━━ Quoted passage
Illustration: Chen Xia/GT
The norms of upholding broad multilateral cooperation and win-win engagement with China ought to be pursued by the US, as the incoming Joe Biden administration is weighing up its new strategy on how to manage what many pundits define as the most important bilateral relationship in the world.
The international fight against a warming earth and deteriorating environment, a raging coronavirus pandemic, a contracting global economy and rapidly vanishing jobs, and a proliferation of dangerous weapons, calls for the new US government to conduct a closer consultation and partnership with Beijing. To put it candidly, the US alone cannot overcome these grave difficulties and get the job done.
The so-called Trumpism - brandishing the flag of "America First," cut-offs from multilateral institutions such as World Health Organization, Paris climate pact, Iran nuclear agreement, the Anti-Intermediate Missile Treaty and launching a suppressive trade war with China and other countries - should be repudiated.
The Trump administration has, as a matter of fact, failed to win the US a trophy of sorts from the international community, but instead exacerbated the world's divide and nation-to-nation animosity, while leaving the US itself at the mercy of COVID-19.
━━━━
Task instructions:
[A] Translate into Spanish this sentence from the commentary on US-China relations: "To put it candidly, the US alone cannot overcome these grave difficulties and get the job done."
[B] Reproduce the portion of the commentary on US-China relations starting with "The so-called Trumpism" and going on through "should be repudiated.".
━━ Dataset entries
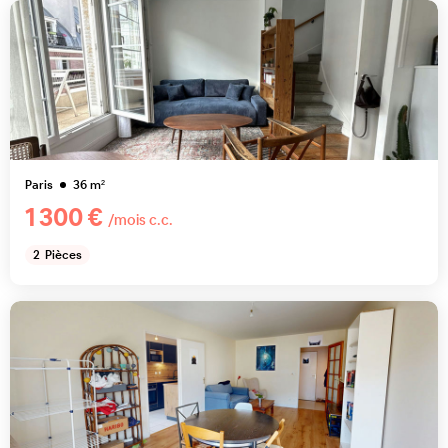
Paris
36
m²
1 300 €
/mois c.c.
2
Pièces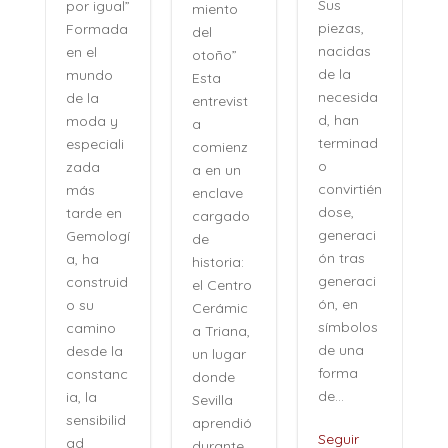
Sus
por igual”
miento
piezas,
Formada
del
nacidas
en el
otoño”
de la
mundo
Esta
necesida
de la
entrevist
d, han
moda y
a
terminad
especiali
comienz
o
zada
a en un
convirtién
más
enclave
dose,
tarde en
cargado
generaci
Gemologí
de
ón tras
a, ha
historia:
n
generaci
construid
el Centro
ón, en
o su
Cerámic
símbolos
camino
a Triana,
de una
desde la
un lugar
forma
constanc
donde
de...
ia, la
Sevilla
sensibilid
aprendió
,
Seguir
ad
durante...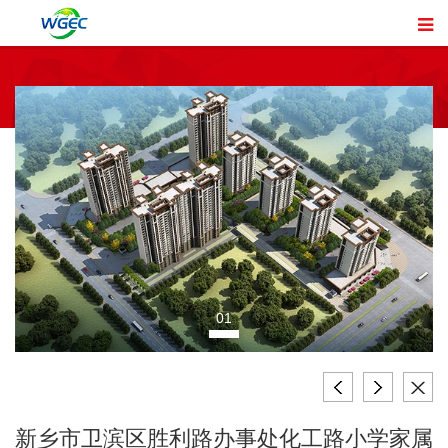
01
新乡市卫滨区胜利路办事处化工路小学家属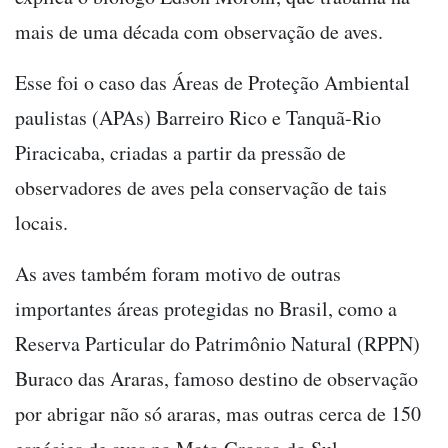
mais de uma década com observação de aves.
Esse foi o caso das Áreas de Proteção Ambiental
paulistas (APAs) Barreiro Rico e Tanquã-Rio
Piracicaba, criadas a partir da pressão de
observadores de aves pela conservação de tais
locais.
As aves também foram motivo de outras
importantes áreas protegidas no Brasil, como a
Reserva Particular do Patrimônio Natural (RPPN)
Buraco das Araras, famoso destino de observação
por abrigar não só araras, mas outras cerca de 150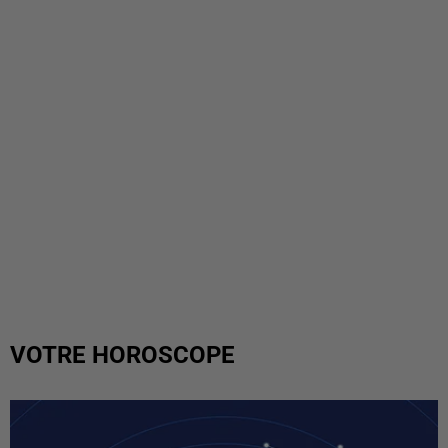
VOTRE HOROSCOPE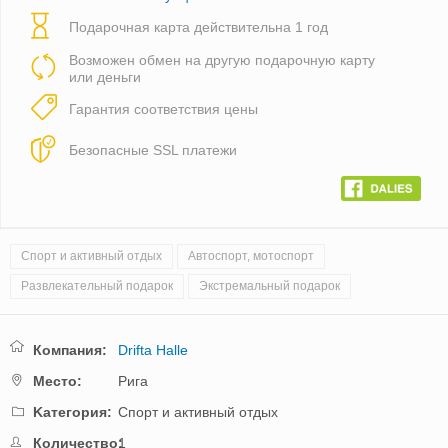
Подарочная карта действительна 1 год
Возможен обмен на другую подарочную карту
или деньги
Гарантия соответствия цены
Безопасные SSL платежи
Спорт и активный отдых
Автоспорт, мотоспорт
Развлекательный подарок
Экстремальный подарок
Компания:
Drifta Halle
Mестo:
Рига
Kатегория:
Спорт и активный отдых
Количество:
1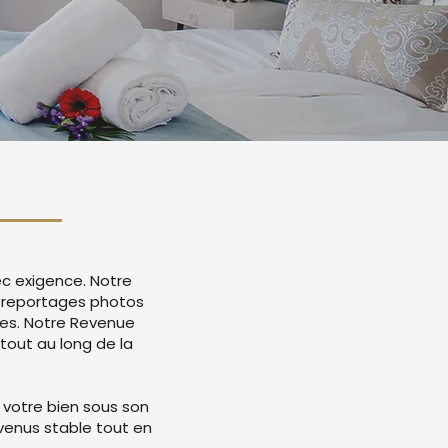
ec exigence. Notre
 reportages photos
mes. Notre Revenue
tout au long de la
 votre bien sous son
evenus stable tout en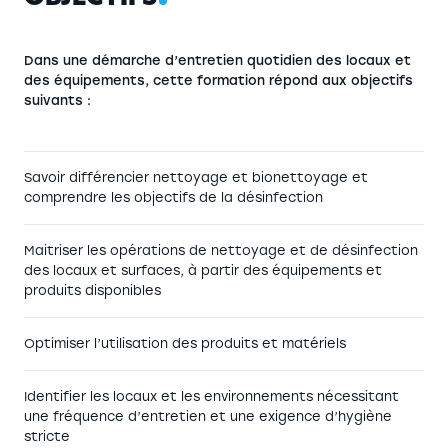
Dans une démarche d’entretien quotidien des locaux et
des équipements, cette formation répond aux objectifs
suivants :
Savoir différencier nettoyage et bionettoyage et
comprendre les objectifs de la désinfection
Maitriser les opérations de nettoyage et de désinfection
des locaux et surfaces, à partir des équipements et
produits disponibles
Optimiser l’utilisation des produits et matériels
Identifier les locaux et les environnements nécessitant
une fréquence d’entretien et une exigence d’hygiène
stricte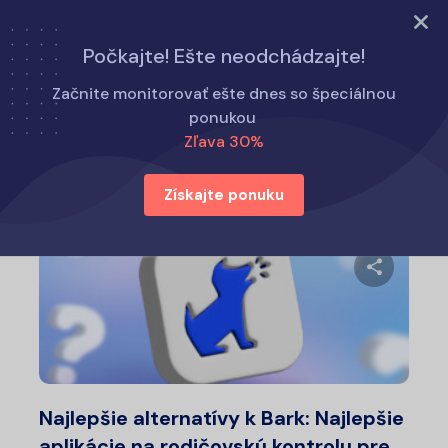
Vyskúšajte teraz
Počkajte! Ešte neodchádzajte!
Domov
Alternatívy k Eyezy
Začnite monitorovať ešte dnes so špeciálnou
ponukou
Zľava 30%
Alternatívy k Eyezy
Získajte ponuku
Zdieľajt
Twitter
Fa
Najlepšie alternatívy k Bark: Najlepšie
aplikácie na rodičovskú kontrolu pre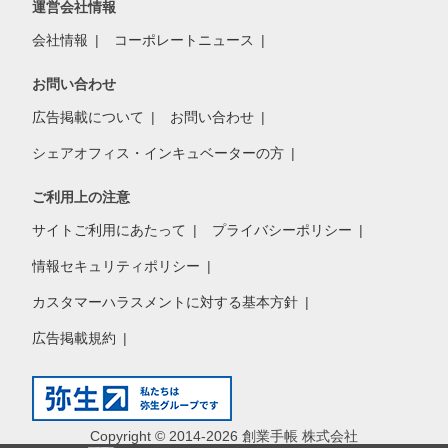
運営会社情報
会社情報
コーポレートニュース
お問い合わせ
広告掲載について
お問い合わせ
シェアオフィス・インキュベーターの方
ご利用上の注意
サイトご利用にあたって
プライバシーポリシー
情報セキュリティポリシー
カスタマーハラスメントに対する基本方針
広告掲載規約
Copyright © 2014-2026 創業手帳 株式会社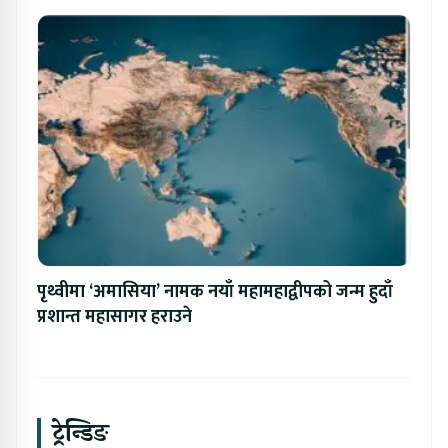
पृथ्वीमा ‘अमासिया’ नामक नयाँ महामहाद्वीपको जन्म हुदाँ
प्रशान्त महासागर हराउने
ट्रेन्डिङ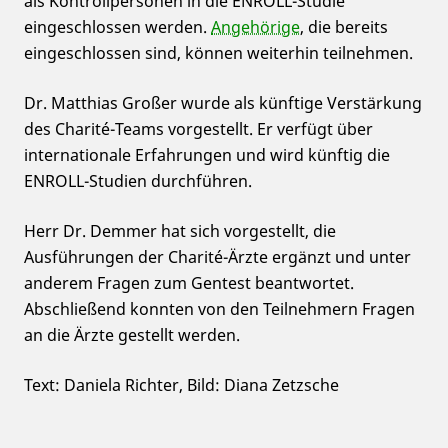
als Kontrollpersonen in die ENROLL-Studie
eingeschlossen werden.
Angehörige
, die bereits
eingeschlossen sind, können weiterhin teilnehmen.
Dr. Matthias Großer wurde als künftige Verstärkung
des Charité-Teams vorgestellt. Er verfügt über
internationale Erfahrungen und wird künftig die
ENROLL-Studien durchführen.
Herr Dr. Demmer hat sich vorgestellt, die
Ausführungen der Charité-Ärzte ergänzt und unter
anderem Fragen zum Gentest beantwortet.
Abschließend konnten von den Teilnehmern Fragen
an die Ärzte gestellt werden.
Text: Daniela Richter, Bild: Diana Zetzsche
━━━━
Your written answers:
[A] Para decirlo con franqueza, Estados Unidos por sí solo no puede superar estas graves dificultades ni cumplir con la tarea.

[B]
The so-called Trumpism - brandishing the flag of "America First," cut-offs from multilateral institutions such as World Health Organization, Paris climate pact, Iran nuclear agreement, the Anti-Intermediate Missile Treaty and launching a suppressive trade war with China and other countries - should be repudiated.